Une immense sensation de calme de Laurine Roux

Note pratique sur le livre :

Genre : Premier roman
Editeur : Folio (et éditions du Sonneur)
Nombre de pages : 131

Note sur l’écrivaine

Laurine Roux, née en 1978, est professeure de Lettres modernes dans les Hautes-Alpes et écrivaine. Son premier roman, « Une immense sensation de calme », a été récompensé par le Prix SGDL Révélation 2018. Elle écrit également des nouvelles et de la poésie. Le prix international de la nouvelle George-Sand lui a été remis en 2012. (Source : éditeur)

Quatrième de Couverture :

 » Cela dure un instant ou de longues minutes, je ne saurais le dire. Le regard d’Igor abolit mon être. Partout dans mon corps mille particules soulèvent mes membres, et c’est à la fois de la peur et de la glace, du miel et de la lavande. « 

Au cœur d’une étendue enneigée, une jeune fille rencontre Igor, un être aussi étrange que magnétique. Presque sans échanger un mot, elle va le suivre à travers une nature souveraine et hostile, portée par ce que la jeunesse a d’insolence. Mais plus elle semble proche d’Igor, plus le mystère qui l’entoure s’épaissit. Jusqu’à ce qu’une tempête les précipite tous deux dans la tourmente, révélant les légendes et les souvenirs de ceux qu’illumine le côtoiement permanent de la mort et de l’amour.
----
Consigne: Réécrivez la présentation du roman entre "Une immense sensation de calme de" et "(Source : éditeur)", bornes incluses, en mettant "Alpes-Maritimes" à la place de "Hautes-Alpes".

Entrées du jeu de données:
----
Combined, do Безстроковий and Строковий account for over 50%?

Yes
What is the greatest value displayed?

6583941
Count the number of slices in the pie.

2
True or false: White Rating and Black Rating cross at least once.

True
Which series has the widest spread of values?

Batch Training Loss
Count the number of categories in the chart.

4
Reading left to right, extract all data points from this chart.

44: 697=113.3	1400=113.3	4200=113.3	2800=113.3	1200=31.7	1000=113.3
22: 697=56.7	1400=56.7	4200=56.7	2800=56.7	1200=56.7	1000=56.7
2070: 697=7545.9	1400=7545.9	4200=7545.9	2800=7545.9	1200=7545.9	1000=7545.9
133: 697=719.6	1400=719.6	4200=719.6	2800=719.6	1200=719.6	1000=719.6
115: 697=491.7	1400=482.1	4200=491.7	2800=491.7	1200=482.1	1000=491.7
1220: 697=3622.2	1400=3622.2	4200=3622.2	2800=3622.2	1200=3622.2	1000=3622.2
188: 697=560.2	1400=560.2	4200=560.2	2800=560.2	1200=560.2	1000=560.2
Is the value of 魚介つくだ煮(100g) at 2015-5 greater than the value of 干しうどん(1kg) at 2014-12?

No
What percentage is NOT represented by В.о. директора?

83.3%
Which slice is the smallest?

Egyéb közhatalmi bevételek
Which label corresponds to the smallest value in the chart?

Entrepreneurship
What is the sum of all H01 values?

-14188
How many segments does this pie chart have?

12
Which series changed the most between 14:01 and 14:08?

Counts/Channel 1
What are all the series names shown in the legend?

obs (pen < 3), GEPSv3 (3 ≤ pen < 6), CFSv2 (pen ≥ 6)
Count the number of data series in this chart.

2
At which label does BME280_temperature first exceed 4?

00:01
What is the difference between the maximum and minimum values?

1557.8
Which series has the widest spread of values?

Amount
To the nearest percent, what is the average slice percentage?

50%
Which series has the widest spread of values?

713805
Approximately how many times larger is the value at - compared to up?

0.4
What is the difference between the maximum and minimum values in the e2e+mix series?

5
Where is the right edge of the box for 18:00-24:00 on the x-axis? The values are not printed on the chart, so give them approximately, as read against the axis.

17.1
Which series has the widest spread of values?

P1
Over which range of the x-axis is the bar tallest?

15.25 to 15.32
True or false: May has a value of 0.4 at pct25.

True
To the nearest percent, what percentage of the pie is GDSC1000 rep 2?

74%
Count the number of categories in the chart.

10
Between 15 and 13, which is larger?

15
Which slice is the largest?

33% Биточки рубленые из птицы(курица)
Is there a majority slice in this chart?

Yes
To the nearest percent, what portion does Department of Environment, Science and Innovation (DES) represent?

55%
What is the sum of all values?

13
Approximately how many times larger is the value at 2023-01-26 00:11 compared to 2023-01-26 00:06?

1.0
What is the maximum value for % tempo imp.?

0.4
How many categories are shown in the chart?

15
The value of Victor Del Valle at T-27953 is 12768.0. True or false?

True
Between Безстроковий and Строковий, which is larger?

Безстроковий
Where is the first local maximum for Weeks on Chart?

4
----
Exercice corrigé:
Une immense sensation de calme de Laurine Roux

Note pratique sur le livre :

Genre : Premier roman
Editeur : Folio (et éditions du Sonneur)
Nombre de pages : 131

Note sur l’écrivaine

Laurine Roux, née en 1978, est professeure de Lettres modernes dans les Alpes-Maritimes et écrivaine. Son premier roman, « Une immense sensation de calme », a été récompensé par le Prix SGDL Révélation 2018. Elle écrit également des nouvelles et de la poésie. Le prix international de la nouvelle George-Sand lui a été remis en 2012. (Source : éditeur)